The nauseating combination of ignorance, self-righteousness, entitlement, and boorishness that characterizes campus politics today was on appalling display yesterday at Brown University, as a massive crowd of students prevented New York Police Commissioner Ray Kelly from addressing the school. Kelly had come to Brown to talk about the New York Police Department's unmatched success in lowering New York's crime rate. The students, however, heckled him off the stage, shouting that Kelly had "institute[ed] systemic racism" in the city through the NYPD's contested stop, question, and frisk tactics.
The protesters of course take for granted that they can go about blithely squandering their parents' tuition money at Brown without fear of getting shot, robbed, or raped. Nor do they have to navigate through a gauntlet of drug dealers on their way to the store or while picking up their mail. Residents of New York City's poorest neighborhoods by contrast endured just such constant fear and disorder until the NYPD embraced proactive policing and other revolutionary reforms in the early 1990s, reforms which Kelly perfected. When every criminologist predicted that the NYPD's 1990s crime drop had bottomed out, Kelly drove crime down another 31%, in the process saving another 5000 minority lives.

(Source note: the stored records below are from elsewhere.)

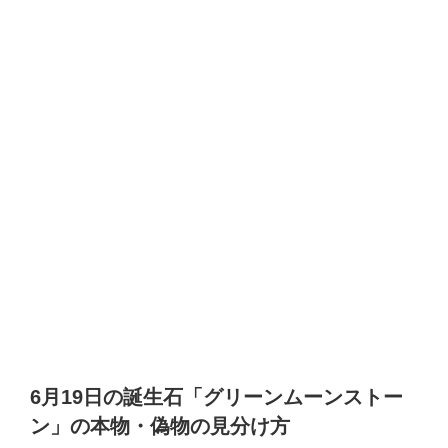
6月19日の誕生石「グリーンムーンストー
ン」の本物・偽物の見分け方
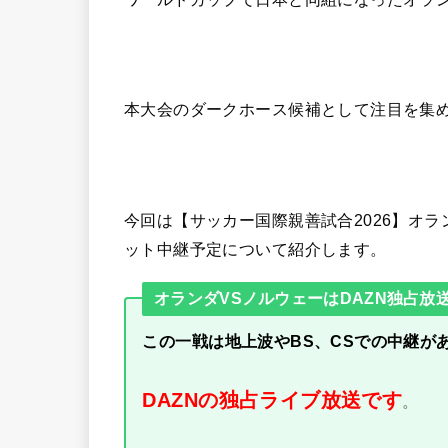
本大会のダークホース候補として注目を集
今回は【サッカー国際親善試合2026】オ
ット中継予定について紹介します。
オランダVSノルウェーはDAZN独占放
この一戦は地上波やBS、CSでの中継が
DAZNの独占ライブ放送です
。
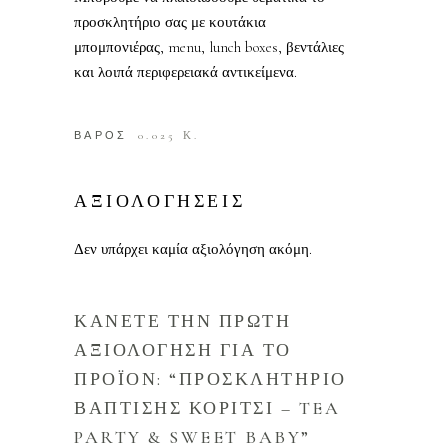
προσκλητήριο σας με κουτάκια
μπομπονιέρας, menu, lunch boxes, βεντάλιες
και λοιπά περιφερειακά αντικείμενα.
ΒΑΡΟΣ
0.025 Κ.
ΑΞΙΟΛΟΓΗΣΕΙΣ
Δεν υπάρχει καμία αξιολόγηση ακόμη.
ΚΑΝΕΤΕ ΤΗΝ ΠΡΩΤΗ
ΑΞΙΟΛΟΓΗΣΗ ΓΙΑ ΤΟ
ΠΡΟΪΟΝ: “ΠΡΟΣΚΛΗΤΗΡΙΟ
ΒΑΠΤΙΣΗΣ ΚΟΡΙΤΣΙ – TEA
PARTY & SWEET BABY”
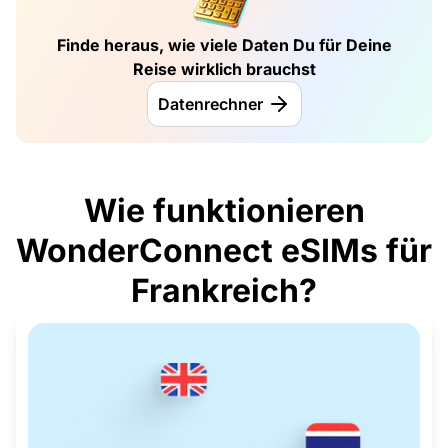
Finde heraus, wie viele Daten Du für Deine
Reise wirklich brauchst
Datenrechner
Wie funktionieren
WonderConnect eSIMs für
Frankreich?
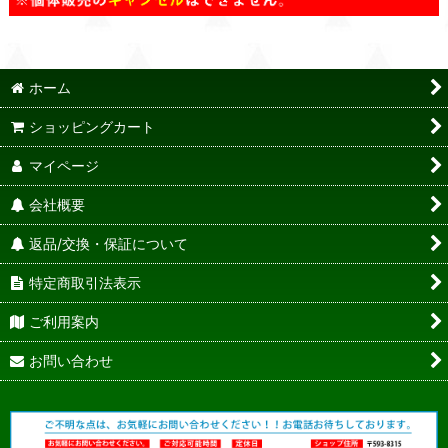
ホーム
ショッピングカート
マイページ
会社概要
返品/交換・保証について
特定商取引法表示
ご利用案内
お問い合わせ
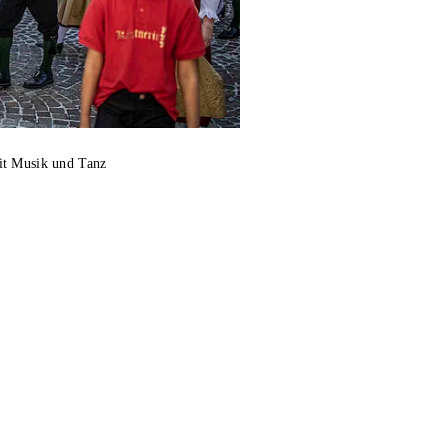
it Musik und Tanz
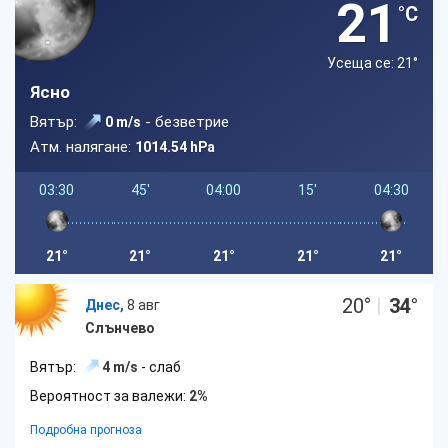
21
°C
Усеща се: 21
°
Ясно
Вятър:
- безветрие
0 m/s
Атм. налягане:
1014.54 hPa
03:30
45'
04:00
15'
04:30
21°
21°
21°
21°
21°
20
°
|
34
°
Днес,
8 авг
Слънчево
Вятър:
4 m/s
- слаб
Вероятност за валежи:
2%
Подробна прогноза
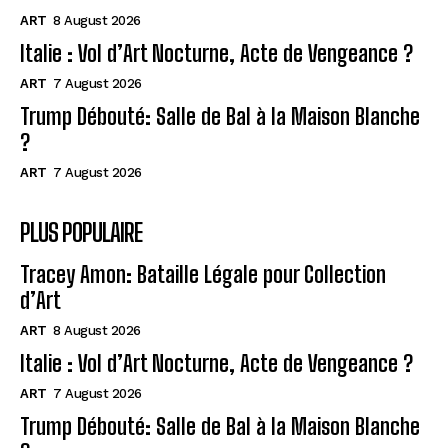
ART
8 August 2026
Italie : Vol d’Art Nocturne, Acte de Vengeance ?
ART
7 August 2026
Trump Débouté: Salle de Bal à la Maison Blanche
?
ART
7 August 2026
PLUS POPULAIRE
Tracey Amon: Bataille Légale pour Collection
d’Art
ART
8 August 2026
Italie : Vol d’Art Nocturne, Acte de Vengeance ?
ART
7 August 2026
Trump Débouté: Salle de Bal à la Maison Blanche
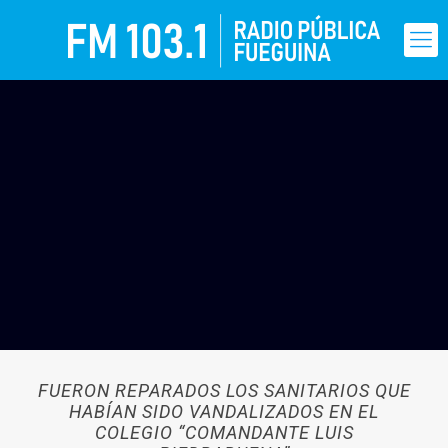
FUERON REPARADOS LOS SANITARIOS QUE
HABÍAN SIDO VANDALIZADOS EN EL
COLEGIO “COMANDANTE LUIS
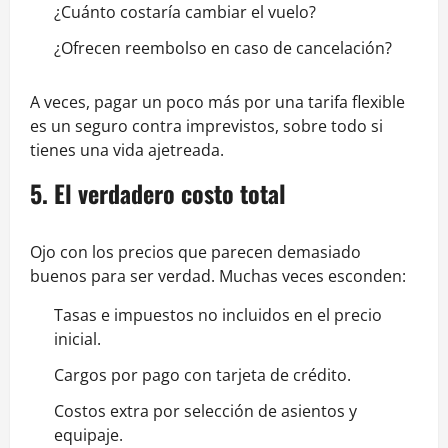
¿Cuánto costaría cambiar el vuelo?
¿Ofrecen reembolso en caso de cancelación?
A veces, pagar un poco más por una tarifa flexible
es un seguro contra imprevistos, sobre todo si
tienes una vida ajetreada.
5. El verdadero costo total
Ojo con los precios que parecen demasiado
buenos para ser verdad. Muchas veces esconden:
Tasas e impuestos no incluidos en el precio
inicial.
Cargos por pago con tarjeta de crédito.
Costos extra por selección de asientos y
equipaje.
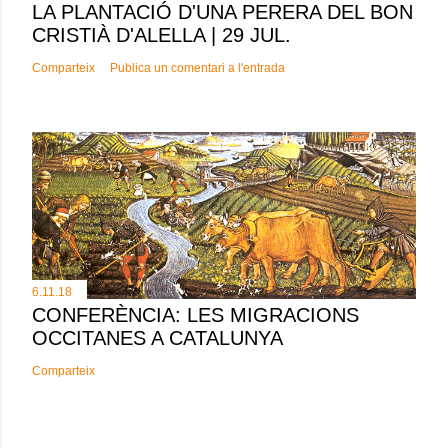
LA PLANTACIÓ D'UNA PERERA DEL BON
CRISTIÀ D'ALELLA | 29 JUL.
Comparteix
Publica un comentari a l'entrada
6.11.18
CONFERÈNCIA: LES MIGRACIONS
OCCITANES A CATALUNYA
Comparteix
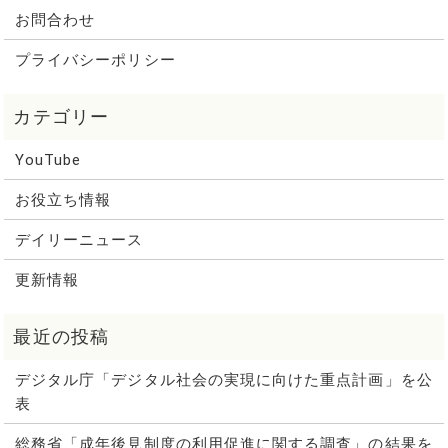
お問合わせ
プライバシーポリシー
YouTube
お役立ち情報
デイリーニュース
更新情報
デジタル庁「デジタル社会の実現に向けた重点計画」を公
表
総務省「成年後見制度の利用促進に関する調査」の結果を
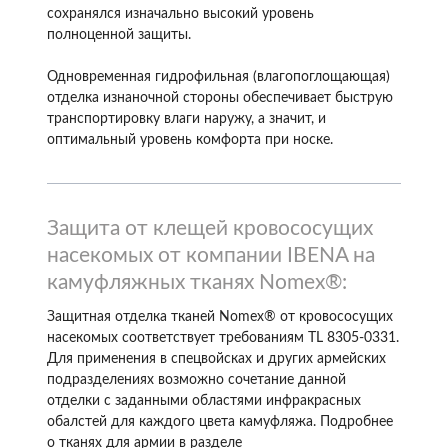
сохранялся изначально высокий уровень
полноценной защиты.
Одновременная гидрофильная (влагопоглощающая)
отделка изнаночной стороны обеспечивает быструю
транспортировку влаги наружу, а значит, и
оптимальный уровень комфорта при носке.
Защита от клещей кровососущих
насекомых от компании IBENA на
камуфляжных тканях Nomex®:
Защитная отделка тканей Nomex® от кровососущих
насекомых соответствует требованиям TL 8305-0331.
Для применения в спецвойсках и других армейских
подразделениях возможно сочетание данной
отделки с заданными областями инфракрасных
обалстей для каждого цвета камуфляжа. Подробнее
о тканях для армии в разделе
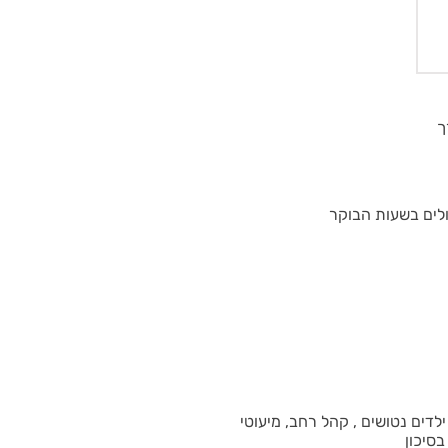
חולים בשעות הבוקר
ילדים נטושים , קהל רחב, מיעוטי
בסיכון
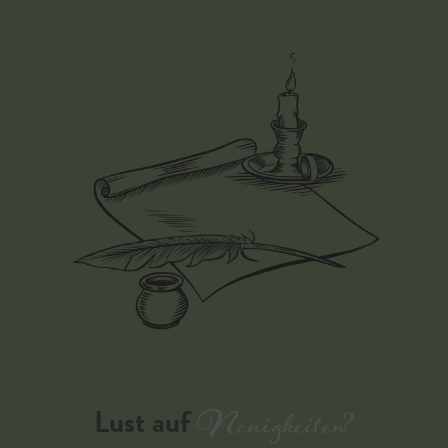
Neuigkeiten?
Lust auf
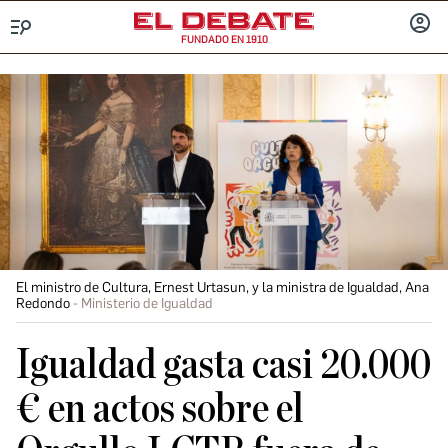
FUNDADO EN 1910
Menú
INICIA
SESIÓ
El ministro de Cultura, Ernest Urtasun, y la ministra de Igualdad, Ana
Redondo
Ministerio de Igualdad
Igualdad gasta casi 20.000
€ en actos sobre el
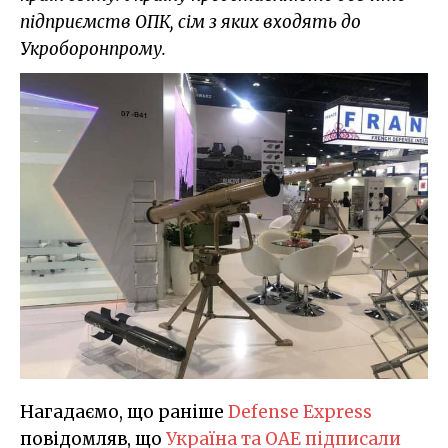
підприємств ОПК, сім з яких входять до
Укроборонпрому.
Нагадаємо, що раніше
Defense Express
повідомляв, що
Україна та ОАЕ підписали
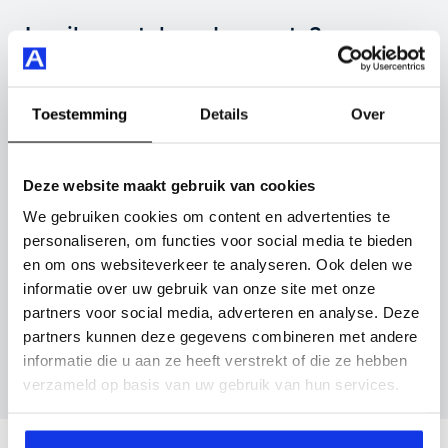
Highlights van deze SEAT zijn onder andere airco
Inruilvoorstel op deze auto?
(automatisch), alcantara bekleding, apple carplay/android
auto en nog veel meer.
Vul hier je gegevens in en vergeet niet foto's van je
inruilauto mee te sturen.
Toestemming
Details
Over
Je koopt hem voor € 23.945,- maar je kan deze SEAT
Arona ook bij ons financieren of leasen.
Kenteken huidige auto
Kilometerstand (bij benadering)
Deze website maakt gebruik van cookies
Maak snel een afspraak in de showroom of bestel hem
We gebruiken cookies om content en advertenties te
direct online.
personaliseren, om functies voor social media te bieden
en om ons websiteverkeer te analyseren. Ook delen we
Inruilvoorstel aanvragen
informatie over uw gebruik van onze site met onze
partners voor social media, adverteren en analyse. Deze
Wanneer je foto’s meestuurt ontvang je op
partners kunnen deze gegevens combineren met andere
maandag tot en met vrijdag binnen enkele uren
informatie die u aan ze heeft verstrekt of die ze hebben
een voorstel.
verzameld op basis van uw gebruik van hun services.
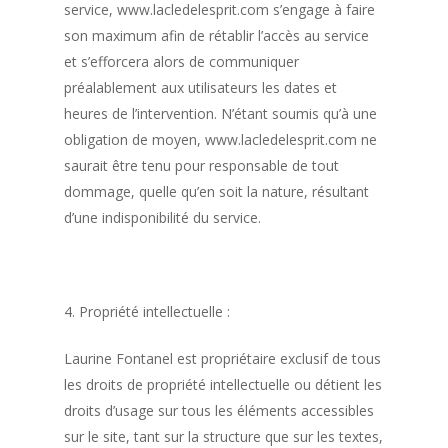
service, www.lacledelesprit.com s’engage à faire
son maximum afin de rétablir l’accès au service
et s’efforcera alors de communiquer
préalablement aux utilisateurs les dates et
heures de l’intervention. N’étant soumis qu’à une
obligation de moyen, www.lacledelesprit.com ne
saurait être tenu pour responsable de tout
dommage, quelle qu’en soit la nature, résultant
d’une indisponibilité du service.
4. Propriété intellectuelle :
Laurine Fontanel est propriétaire exclusif de tous
les droits de propriété intellectuelle ou détient les
droits d’usage sur tous les éléments accessibles
sur le site, tant sur la structure que sur les textes,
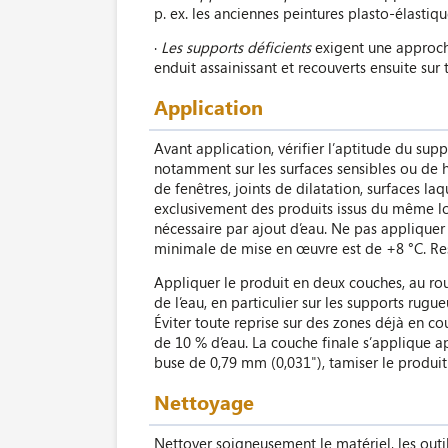
p. ex. les anciennes peintures plasto-élastiqu
·
Les supports déficients
exigent une approche
enduit assainissant et recouverts ensuite sur
Application
Avant application, vérifier l’aptitude du sup
notamment sur les surfaces sensibles ou de h
de fenêtres, joints de dilatation, surfaces 
exclusivement des produits issus du même lot 
nécessaire par ajout d’eau. Ne pas appliquer
minimale de mise en œuvre est de +8 °C. Resp
Appliquer le produit en deux couches, au roul
de l’eau, en particulier sur les supports rug
Éviter toute reprise sur des zones déjà en 
de 10 % d’eau. La couche finale s’applique a
buse de 0,79 mm (0,031"), tamiser le produit a
Nettoyage
Nettoyer soigneusement le matériel, les outi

The Brown students have zero understanding of the massive disproportionality in crime commission in New York and other American cities. In New York, for example, blacks commit nearly 80% of all shootings, though they are 23% of the city's population, while whites, 34% of New York residents, commit around 2% of all shootings. Such a disparity means that policing will be concentrated in minority areas and will result inevitably in disproportionate police activity, including stops. The police focus on minority neighborhoods in order to protect the many law-abiding residents there; if the police ignored those areas, only then could they rightly be accused of racism.
Unfortunately, a federal judge declared the NYPD's stop practices unconstitutional in August. Judge Shira Scheindlin's opinion, profoundly ignorant of policing and rife with bias against the department, is now the gospel truth on the NYPD. The Brown protesters (and their sympathetic professors) undoubtedly ate her opinion up without having the slightest capacity to evaluate its claims. At a stop, question, and frisk panel at Pace Law School this month (in which I participated), a professor read aloud the most egregious passages of Scheindlin's opinion as established fact. And so it will go across the country as equally uninformed anti-cop protesters increase their pressure against any police practice targeted at crime that has a disproportionate impact on minority neighborhoods. The result will likely be an increase in crime nationwide.
The Brown protesters disgraced themselves and their school in silencing a selfless public servant who has done more in twelve years for New York's poorest neighborhoods than decades of the big government redistribution programs that the Brown hecklers most certainly support. Their behavior represents a failure of civic education and of basic manners, which Brown has apparently failed to correct. (Brown's president Christina Paxson rightly denounced the protesters' silencing of Kelly; too bad there was not adequate security to remove the hecklers before Kelly was so brutishly humiliated.) If the protesters' idea of policing takes hold, however, they better figure out a way to stay indefinitely in the safe bubble of their Providence campus.